__DATA FOR THE TASK__:
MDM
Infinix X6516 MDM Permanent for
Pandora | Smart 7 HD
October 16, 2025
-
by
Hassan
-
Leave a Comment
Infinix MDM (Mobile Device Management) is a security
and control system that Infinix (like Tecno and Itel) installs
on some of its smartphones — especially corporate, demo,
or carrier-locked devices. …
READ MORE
...
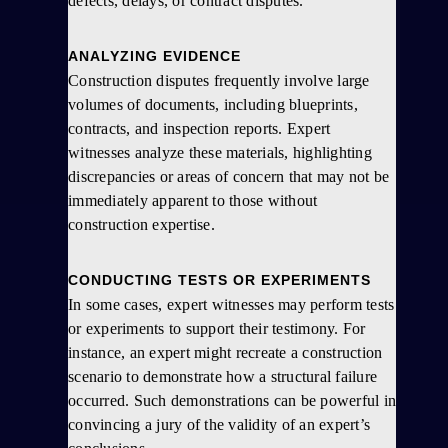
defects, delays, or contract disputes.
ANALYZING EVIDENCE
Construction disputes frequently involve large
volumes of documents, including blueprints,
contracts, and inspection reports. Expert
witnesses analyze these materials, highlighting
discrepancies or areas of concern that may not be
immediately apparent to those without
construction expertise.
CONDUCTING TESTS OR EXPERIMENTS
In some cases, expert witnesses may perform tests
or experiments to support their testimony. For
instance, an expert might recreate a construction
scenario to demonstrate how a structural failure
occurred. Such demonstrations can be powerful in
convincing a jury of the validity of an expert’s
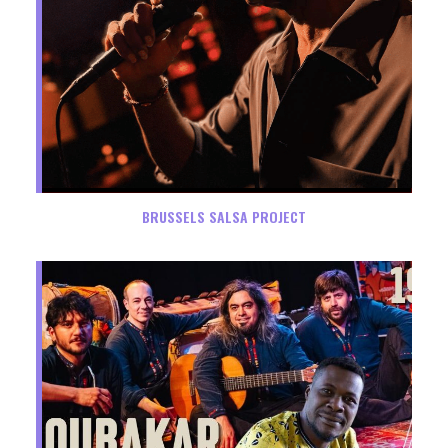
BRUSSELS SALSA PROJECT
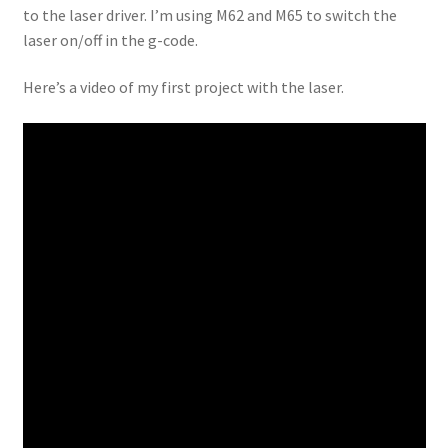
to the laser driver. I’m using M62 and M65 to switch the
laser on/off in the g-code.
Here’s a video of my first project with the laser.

__ASSIGNMENT__:
Pull out each line above that contains the word "laser", and copy it in full.

__OUTPUT FOR THIS TASK__:
to the laser driver. I’m using M62 and M65 to switch the
laser on/off in the g-code.
Here’s a video of my first project with the laser.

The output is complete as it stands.